SET TASK A: Retype the passage on Gay Days at Disney word for word, from "He called the" down to "teens in America.".
SET TASK B: In the passage on Gay Days at Disney, what does Alex Wall say the event hurts?
# Start of SUPPLIED PASSAGE
Cloud downplayed other controverseries surrounding Gay Days, which Disney does not officially recognize but certainly welcomes. A man was removed from a party at Disney's Typhoon Lagoon “because he was high on something and incoherent,” Cloud noted. Others wore offensive clothing or snuck alcohol into the parks. 


The atmosphere of the event was not like Disney's typical family-friendly environment. One event of Gay Days included a bawdy after-hours Disney water park party; one man was kicked out of the park for being high on drugs; and “rivers of alcohol (and some other substances)” were available for adult customers.


Not all gay customers were OK with the predominantly adult-oriented event, and Cloud commendably pointed that out. Cloud included input from Alex Wall, a lesbian activist who opposes Gay Days. “It hurts the cause to gain equal rights,” Wall wrote. “I'm all for having a good time, but not at the expense of people's family vacation.”


But even so, Cloud suggested, opponents of Gay Days – whether straight or gay – are supposedly few and far between. “[A]ngry moms and dads who don't want their kids exposed to gay couples or gay-themed shirts” are in the “vanishing minority,” Cloud insisted.


He called the lesbian family “the future: kids with their parents who want the great American vacation, no politics required.”


Time has a history of being promoting the gay agenda. The magazine has featured extensive positive coverage of gay rights issues, including a gay rights timeline and a 5,500-word article about gay teens in America.
# End of SUPPLIED PASSAGE
# Start of GIVEN INFORMATION
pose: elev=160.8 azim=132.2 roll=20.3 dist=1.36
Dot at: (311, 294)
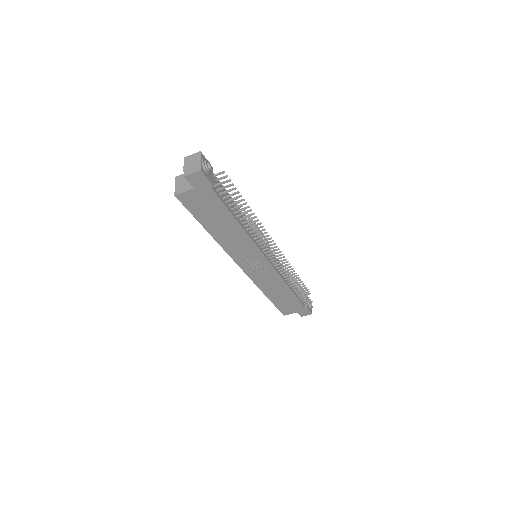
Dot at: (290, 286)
# End of GIVEN INFORMATION
EXERCISE OUTPUT A:
He called the lesbian family “the future: kids with their parents who want the great American vacation, no politics required.”


Time has a history of being promoting the gay agenda. The magazine has featured extensive positive coverage of gay rights issues, including a gay rights timeline and a 5,500-word article about gay teens in America.

EXERCISE OUTPUT B: The cause to gain equal rights.